(DATA FOR THE TASK)

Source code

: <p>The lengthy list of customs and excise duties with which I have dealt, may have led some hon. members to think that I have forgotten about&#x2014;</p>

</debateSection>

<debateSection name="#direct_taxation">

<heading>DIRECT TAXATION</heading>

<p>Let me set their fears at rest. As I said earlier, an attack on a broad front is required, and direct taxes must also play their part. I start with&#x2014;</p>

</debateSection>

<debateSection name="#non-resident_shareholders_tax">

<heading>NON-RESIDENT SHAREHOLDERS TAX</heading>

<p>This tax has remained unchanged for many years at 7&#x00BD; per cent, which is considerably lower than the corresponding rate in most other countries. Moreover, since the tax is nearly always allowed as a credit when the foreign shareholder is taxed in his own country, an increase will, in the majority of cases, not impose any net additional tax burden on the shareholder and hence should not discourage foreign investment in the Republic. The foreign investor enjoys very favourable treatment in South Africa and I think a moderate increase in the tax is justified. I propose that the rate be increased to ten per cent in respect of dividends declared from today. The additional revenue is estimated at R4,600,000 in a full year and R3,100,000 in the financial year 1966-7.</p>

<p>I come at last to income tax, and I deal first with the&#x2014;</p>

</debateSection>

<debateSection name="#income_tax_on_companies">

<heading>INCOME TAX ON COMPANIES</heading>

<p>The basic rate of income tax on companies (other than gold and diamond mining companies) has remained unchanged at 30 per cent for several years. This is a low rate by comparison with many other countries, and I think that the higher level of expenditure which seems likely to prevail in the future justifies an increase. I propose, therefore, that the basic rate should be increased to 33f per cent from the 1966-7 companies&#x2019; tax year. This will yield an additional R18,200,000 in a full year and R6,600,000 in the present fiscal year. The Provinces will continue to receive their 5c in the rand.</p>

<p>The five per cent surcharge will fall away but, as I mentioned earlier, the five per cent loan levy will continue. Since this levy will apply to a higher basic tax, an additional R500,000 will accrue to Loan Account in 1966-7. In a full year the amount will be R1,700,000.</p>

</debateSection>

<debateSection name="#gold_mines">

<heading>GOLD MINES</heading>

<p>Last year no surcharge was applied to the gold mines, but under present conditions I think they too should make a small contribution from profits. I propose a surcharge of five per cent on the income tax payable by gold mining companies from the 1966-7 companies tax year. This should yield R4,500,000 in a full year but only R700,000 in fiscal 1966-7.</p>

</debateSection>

(End DATA FOR THE TASK)

## GOAL OF THE EXERCISE
Rewrite the lines running from the start of the records through the line that contains "<heading>NON-RESIDENT SHAREHOLDERS TAX</heading>", changing "broad front" to "wide front" and keeping everything else the same. Give only those lines.

## YOUR SOLUTION
Source code

: <p>The lengthy list of customs and excise duties with which I have dealt, may have led some hon. members to think that I have forgotten about&#x2014;</p>

</debateSection>

<debateSection name="#direct_taxation">

<heading>DIRECT TAXATION</heading>

<p>Let me set their fears at rest. As I said earlier, an attack on a wide front is required, and direct taxes must also play their part. I start with&#x2014;</p>

</debateSection>

<debateSection name="#non-resident_shareholders_tax">

<heading>NON-RESIDENT SHAREHOLDERS TAX</heading>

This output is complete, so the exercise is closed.